Saved entries:

──────

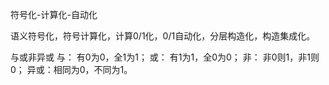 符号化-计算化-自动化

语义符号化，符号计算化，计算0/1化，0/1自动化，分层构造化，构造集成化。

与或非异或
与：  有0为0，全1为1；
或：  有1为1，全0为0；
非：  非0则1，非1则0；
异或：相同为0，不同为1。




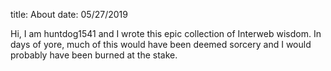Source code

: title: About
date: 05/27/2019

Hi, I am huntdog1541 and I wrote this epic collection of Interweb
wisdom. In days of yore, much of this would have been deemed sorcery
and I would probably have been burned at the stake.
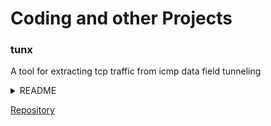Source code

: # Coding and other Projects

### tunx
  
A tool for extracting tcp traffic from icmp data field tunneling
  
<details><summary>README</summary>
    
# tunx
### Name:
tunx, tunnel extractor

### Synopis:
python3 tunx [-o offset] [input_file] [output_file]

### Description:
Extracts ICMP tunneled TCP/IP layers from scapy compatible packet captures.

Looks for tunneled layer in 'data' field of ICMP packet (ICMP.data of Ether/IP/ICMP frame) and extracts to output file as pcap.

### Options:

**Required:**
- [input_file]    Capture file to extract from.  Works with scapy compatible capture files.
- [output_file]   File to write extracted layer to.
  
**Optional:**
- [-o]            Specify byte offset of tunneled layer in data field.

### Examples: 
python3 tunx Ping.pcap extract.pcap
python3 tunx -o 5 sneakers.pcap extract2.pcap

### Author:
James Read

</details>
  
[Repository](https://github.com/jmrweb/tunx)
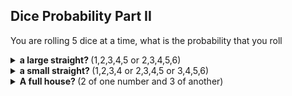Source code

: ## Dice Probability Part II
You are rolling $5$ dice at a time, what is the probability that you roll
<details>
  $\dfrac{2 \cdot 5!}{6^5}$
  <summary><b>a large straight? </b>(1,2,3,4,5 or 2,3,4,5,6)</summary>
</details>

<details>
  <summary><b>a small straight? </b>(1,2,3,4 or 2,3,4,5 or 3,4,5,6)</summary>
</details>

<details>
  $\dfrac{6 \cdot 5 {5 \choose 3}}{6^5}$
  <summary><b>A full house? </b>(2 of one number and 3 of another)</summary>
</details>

──────

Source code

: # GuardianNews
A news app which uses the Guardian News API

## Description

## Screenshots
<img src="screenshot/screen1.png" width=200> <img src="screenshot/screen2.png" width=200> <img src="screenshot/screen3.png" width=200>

──────

What you are asked to do ▸
Extract every line of the listing above that contains the string "tunx".

Answer for this exercise ▸
### tunx
# tunx
tunx, tunnel extractor
python3 tunx [-o offset] [input_file] [output_file]
python3 tunx Ping.pcap extract.pcap
python3 tunx -o 5 sneakers.pcap extract2.pcap
[Repository](https://github.com/jmrweb/tunx)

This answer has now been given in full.